Given records Start Marker

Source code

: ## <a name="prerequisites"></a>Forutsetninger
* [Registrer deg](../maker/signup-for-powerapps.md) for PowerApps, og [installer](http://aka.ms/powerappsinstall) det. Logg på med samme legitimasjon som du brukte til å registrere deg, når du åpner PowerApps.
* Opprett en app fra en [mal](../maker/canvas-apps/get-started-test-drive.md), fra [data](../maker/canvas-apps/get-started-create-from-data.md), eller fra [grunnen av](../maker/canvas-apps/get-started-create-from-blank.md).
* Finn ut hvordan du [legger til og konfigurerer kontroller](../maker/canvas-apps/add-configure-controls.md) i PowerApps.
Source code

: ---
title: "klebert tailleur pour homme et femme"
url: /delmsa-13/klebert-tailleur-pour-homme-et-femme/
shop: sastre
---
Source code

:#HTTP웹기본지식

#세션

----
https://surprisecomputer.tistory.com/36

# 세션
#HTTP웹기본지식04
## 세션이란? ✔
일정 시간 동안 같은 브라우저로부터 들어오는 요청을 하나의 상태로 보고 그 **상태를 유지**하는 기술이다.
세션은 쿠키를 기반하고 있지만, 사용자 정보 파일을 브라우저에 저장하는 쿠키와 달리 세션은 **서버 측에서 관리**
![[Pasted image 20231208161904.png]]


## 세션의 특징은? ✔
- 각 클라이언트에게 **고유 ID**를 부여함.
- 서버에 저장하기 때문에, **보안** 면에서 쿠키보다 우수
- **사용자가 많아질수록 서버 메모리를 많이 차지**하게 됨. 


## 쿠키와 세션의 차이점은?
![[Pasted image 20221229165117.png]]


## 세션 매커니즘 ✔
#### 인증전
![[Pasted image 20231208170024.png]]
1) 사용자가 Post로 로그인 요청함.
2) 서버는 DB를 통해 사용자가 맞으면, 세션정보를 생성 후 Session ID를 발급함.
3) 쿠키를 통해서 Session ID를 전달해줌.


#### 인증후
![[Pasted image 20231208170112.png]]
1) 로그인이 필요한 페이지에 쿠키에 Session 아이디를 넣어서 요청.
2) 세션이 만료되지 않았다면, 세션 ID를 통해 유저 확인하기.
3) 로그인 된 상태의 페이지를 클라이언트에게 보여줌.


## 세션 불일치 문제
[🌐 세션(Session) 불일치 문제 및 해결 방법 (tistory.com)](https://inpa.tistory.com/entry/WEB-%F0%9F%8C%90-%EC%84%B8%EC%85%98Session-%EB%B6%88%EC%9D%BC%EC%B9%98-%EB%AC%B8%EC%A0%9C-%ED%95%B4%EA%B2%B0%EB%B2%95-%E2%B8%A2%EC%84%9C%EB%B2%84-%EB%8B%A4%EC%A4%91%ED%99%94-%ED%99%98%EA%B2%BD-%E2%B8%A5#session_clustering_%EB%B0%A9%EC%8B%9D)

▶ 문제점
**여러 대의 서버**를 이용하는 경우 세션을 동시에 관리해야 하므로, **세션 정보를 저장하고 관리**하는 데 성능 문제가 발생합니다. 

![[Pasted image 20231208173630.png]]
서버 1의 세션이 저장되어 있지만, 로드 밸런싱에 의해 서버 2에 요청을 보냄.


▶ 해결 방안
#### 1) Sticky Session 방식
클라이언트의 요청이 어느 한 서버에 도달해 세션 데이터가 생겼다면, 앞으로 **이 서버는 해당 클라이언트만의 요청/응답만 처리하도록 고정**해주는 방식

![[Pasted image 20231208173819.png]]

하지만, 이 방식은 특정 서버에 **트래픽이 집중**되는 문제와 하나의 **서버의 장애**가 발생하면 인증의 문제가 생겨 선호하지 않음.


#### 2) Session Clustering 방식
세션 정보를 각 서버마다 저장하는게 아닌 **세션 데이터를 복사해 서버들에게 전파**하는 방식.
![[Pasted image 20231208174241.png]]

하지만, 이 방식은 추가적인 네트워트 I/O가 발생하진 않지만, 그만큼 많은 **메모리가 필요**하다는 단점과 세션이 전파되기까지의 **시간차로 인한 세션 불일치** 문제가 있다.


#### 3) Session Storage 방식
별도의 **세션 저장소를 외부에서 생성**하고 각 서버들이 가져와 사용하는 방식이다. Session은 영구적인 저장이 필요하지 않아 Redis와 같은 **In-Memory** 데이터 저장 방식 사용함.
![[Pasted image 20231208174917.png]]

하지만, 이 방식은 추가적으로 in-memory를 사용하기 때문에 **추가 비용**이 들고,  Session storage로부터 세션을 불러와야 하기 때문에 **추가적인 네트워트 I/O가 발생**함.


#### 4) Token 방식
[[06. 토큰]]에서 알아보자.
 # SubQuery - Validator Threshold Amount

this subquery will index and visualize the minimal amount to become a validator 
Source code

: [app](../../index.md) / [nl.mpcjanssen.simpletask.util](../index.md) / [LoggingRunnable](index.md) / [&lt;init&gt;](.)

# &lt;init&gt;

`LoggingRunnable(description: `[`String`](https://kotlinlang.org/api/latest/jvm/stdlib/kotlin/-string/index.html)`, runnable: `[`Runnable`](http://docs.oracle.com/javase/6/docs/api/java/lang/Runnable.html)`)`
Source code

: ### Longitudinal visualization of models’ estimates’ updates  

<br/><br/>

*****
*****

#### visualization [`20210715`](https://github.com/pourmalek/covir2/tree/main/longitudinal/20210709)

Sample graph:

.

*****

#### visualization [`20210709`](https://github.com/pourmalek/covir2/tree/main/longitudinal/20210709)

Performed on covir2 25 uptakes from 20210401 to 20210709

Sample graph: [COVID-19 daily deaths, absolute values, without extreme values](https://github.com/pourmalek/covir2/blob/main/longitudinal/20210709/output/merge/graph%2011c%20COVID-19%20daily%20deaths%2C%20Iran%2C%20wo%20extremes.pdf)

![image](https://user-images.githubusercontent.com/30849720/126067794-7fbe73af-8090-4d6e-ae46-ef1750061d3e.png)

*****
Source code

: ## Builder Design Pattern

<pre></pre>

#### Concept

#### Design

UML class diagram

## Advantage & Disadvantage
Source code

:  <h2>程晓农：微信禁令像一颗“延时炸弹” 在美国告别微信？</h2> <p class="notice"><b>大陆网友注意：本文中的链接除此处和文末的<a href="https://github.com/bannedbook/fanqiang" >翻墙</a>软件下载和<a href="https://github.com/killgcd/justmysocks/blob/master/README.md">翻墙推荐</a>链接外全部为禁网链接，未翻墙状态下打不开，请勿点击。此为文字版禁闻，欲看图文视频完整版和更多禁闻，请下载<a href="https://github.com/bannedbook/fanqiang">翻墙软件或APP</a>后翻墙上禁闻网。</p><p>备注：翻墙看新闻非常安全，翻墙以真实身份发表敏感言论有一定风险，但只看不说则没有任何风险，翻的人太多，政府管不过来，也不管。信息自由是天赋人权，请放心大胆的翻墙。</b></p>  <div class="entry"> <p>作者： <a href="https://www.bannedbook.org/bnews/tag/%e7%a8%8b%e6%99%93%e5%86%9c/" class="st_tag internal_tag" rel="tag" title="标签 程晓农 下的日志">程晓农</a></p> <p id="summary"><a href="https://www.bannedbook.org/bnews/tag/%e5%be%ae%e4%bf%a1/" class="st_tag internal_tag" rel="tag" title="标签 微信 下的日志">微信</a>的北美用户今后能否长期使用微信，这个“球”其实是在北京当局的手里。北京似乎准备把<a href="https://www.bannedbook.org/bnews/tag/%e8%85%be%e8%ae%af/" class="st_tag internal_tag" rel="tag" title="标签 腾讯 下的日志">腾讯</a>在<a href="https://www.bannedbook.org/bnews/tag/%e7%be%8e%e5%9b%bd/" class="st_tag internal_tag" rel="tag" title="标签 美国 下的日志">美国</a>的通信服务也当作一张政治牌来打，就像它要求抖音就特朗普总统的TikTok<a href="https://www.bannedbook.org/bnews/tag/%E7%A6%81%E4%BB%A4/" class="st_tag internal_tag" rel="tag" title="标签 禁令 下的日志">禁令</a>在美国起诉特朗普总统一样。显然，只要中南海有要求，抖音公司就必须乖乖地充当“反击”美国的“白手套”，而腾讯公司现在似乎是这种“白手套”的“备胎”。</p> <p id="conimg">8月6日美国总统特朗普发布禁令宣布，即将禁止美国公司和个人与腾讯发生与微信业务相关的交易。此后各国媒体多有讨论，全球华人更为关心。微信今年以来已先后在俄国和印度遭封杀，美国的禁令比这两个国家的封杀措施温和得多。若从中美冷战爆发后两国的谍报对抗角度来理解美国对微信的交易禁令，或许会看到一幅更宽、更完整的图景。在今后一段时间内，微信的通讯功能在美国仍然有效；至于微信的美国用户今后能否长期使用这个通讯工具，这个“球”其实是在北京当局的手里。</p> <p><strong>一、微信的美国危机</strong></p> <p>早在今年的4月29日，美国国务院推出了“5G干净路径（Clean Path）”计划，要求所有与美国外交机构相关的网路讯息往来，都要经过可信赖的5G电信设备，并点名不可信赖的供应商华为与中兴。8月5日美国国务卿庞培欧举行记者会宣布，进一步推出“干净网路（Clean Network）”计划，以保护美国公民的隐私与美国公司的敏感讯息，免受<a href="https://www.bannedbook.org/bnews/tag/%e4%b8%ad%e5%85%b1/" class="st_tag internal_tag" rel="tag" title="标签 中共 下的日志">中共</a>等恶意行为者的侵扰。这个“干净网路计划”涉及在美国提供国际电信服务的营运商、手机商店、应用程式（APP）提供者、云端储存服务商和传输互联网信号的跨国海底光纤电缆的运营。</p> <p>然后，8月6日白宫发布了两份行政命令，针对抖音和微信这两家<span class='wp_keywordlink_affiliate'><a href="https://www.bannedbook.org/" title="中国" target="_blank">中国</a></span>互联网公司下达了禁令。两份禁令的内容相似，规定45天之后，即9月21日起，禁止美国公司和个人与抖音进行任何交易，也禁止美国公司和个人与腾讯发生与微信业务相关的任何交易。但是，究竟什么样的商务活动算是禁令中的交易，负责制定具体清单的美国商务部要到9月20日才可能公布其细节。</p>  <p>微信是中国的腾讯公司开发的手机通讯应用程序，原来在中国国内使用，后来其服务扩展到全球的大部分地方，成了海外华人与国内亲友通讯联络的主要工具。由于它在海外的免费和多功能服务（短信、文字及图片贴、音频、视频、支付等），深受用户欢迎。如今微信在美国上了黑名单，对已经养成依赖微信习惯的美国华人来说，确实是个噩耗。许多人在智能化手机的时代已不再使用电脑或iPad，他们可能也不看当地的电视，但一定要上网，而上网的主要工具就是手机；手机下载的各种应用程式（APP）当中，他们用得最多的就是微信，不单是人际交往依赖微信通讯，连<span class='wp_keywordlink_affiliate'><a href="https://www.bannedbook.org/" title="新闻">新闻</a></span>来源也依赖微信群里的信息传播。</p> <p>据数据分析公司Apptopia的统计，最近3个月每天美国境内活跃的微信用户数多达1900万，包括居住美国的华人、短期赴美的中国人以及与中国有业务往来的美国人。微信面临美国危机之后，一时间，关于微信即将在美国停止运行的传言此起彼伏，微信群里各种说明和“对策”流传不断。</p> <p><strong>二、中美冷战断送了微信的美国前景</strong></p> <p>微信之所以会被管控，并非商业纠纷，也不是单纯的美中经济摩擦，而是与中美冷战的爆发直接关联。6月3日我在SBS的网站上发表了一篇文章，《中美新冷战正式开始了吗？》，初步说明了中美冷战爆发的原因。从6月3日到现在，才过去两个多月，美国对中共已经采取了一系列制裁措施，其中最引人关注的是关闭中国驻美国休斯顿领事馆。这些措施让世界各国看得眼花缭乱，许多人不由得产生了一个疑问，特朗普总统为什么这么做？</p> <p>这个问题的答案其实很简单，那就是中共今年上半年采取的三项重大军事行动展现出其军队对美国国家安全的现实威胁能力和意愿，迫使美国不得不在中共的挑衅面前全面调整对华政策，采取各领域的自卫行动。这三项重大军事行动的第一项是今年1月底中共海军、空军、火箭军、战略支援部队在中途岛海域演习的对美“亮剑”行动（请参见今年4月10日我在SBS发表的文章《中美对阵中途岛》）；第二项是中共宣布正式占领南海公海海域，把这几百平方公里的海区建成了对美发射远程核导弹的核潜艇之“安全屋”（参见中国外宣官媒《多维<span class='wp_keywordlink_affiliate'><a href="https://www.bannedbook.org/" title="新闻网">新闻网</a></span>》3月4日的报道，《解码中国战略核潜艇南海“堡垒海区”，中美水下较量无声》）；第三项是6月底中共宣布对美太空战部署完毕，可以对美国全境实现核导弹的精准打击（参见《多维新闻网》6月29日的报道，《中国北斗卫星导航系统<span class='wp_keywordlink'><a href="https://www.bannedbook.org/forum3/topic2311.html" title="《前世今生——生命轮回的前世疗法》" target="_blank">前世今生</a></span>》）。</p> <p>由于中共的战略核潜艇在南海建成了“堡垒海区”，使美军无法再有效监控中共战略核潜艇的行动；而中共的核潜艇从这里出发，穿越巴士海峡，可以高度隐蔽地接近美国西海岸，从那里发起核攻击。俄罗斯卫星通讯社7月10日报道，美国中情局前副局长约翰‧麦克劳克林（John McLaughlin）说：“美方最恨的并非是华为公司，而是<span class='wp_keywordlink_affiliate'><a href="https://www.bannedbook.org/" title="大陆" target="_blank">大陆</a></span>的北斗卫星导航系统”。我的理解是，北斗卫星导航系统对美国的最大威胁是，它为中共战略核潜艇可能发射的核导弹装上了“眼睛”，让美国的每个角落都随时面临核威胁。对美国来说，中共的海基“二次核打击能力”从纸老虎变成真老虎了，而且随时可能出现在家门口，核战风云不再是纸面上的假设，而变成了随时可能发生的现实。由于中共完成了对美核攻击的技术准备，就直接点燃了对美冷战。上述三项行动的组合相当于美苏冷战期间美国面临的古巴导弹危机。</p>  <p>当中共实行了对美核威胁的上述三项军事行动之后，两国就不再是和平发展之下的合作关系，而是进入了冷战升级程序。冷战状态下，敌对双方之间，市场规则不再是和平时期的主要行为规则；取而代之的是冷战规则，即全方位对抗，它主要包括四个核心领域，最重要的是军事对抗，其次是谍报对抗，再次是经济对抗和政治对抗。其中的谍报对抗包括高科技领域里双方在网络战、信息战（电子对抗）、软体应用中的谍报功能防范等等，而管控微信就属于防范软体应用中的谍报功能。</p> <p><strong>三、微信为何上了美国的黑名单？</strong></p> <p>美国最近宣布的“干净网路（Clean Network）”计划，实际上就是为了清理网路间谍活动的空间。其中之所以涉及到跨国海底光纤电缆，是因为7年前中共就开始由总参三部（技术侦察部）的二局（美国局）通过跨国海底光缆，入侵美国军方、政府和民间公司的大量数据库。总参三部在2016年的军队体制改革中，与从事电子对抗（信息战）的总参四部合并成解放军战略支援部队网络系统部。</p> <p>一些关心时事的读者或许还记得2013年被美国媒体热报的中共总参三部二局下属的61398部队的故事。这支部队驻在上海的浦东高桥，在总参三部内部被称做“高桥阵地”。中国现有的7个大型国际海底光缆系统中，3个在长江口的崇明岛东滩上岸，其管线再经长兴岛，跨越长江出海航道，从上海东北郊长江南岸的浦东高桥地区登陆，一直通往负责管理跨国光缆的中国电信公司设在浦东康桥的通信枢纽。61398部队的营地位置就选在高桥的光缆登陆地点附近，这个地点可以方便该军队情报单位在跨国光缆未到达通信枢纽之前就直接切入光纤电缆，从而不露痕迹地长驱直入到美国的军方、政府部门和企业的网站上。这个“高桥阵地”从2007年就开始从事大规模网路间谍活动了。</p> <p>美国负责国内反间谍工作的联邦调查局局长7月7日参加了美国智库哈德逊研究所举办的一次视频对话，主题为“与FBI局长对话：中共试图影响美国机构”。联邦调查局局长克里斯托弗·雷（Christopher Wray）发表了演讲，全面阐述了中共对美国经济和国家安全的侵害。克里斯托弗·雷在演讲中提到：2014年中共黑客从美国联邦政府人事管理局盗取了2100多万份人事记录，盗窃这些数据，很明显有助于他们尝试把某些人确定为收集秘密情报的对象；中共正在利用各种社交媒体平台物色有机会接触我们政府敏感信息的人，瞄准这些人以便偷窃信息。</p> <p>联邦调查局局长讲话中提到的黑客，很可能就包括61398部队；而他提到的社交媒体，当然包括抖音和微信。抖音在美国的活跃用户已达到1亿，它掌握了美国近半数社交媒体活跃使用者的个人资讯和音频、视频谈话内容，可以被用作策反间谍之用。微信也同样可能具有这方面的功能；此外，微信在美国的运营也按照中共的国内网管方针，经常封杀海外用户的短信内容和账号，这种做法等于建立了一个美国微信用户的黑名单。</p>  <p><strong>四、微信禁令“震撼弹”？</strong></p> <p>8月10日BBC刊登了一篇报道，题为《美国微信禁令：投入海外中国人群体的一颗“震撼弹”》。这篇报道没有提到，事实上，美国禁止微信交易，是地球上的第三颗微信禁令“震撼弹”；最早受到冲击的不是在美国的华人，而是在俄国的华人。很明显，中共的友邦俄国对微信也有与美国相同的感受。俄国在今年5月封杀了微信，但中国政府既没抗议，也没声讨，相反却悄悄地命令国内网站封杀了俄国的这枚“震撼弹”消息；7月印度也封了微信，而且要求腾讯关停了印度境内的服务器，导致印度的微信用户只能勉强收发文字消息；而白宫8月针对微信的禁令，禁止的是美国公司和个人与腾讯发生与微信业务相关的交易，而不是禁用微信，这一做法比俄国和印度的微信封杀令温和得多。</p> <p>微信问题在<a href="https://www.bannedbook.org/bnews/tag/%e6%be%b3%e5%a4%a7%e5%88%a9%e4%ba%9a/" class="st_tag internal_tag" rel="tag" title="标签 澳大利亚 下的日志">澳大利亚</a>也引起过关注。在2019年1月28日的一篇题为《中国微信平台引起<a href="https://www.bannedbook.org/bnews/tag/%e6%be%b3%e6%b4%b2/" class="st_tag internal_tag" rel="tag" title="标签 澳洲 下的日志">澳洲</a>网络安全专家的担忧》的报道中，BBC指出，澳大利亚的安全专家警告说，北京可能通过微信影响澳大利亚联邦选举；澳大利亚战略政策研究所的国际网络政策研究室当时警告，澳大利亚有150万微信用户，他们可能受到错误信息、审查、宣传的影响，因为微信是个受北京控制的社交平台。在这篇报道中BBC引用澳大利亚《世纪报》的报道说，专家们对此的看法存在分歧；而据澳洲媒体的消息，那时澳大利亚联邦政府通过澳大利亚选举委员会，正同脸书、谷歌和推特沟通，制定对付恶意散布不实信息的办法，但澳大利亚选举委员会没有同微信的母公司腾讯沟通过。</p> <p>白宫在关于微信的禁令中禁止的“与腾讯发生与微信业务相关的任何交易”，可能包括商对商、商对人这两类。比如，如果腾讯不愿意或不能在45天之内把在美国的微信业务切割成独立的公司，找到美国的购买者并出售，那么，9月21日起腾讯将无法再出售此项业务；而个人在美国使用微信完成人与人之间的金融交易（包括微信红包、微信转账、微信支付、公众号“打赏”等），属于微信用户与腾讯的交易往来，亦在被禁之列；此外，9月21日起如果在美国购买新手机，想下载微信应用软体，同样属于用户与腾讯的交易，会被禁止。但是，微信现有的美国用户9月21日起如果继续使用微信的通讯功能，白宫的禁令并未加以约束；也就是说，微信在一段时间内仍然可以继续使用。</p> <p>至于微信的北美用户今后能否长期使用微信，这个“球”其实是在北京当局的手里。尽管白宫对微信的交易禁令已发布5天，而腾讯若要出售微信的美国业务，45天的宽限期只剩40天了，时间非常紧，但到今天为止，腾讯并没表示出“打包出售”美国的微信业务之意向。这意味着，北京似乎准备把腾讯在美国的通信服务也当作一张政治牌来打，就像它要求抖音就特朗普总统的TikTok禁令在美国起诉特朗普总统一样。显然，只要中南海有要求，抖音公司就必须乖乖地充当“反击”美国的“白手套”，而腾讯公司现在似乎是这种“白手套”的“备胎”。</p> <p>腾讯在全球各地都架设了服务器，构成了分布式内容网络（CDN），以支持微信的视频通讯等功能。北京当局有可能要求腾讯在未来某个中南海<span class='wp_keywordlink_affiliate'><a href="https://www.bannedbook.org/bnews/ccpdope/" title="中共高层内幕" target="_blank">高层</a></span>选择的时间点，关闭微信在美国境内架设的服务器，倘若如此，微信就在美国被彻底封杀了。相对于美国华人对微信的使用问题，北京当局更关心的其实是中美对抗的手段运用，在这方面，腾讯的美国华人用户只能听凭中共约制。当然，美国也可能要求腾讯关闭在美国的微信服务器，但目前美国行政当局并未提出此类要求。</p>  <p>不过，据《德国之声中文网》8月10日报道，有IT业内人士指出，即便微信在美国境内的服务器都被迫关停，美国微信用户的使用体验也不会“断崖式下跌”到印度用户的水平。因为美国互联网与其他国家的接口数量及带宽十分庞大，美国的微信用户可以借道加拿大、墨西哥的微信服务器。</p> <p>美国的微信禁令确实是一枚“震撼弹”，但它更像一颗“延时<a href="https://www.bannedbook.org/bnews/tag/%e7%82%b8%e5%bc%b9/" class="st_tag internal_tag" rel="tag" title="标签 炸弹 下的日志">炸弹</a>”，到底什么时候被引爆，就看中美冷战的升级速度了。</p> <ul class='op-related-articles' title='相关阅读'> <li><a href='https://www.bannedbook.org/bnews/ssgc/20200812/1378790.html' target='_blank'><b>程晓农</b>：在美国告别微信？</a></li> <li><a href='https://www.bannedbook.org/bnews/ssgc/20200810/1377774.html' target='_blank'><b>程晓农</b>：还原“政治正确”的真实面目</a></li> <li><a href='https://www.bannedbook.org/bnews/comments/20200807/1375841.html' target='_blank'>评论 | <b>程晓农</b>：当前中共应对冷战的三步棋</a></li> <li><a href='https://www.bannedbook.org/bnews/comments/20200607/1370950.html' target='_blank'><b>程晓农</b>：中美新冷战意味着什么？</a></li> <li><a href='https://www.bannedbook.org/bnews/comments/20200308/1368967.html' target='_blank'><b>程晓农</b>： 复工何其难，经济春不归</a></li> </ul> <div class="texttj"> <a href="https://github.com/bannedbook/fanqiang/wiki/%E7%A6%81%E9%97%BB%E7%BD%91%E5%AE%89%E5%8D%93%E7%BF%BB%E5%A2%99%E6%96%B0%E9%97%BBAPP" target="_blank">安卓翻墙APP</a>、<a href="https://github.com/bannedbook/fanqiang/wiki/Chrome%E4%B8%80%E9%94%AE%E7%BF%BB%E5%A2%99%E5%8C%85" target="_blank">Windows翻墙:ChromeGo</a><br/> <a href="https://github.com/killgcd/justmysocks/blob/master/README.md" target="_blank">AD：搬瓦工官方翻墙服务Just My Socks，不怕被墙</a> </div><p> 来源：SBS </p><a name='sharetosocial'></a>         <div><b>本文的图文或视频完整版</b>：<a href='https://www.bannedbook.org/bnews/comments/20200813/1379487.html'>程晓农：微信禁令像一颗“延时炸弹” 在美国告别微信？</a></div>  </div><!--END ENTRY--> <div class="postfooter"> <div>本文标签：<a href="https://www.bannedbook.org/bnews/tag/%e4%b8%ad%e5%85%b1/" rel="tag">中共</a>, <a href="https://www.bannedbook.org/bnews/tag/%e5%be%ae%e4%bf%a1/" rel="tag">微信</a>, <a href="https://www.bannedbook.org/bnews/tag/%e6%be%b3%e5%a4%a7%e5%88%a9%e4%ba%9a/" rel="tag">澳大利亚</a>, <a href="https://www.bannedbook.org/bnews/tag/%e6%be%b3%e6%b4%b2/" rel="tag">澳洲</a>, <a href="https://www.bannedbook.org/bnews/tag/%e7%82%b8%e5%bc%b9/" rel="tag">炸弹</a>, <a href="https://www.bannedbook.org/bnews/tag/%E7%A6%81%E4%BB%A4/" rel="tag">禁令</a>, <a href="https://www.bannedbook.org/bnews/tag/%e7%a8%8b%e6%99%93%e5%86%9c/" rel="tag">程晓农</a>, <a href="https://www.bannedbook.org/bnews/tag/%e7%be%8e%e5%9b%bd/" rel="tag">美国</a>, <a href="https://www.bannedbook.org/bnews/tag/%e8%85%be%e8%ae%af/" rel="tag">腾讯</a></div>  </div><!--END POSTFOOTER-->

Given records End Marker

• [What you need to do]:
With "클라이언트에게" as the string to match, show every line of the entries above that has it.

• [Exercise solution]:
- 각 클라이언트에게 **고유 ID**를 부여함.
3) 로그인 된 상태의 페이지를 클라이언트에게 보여줌.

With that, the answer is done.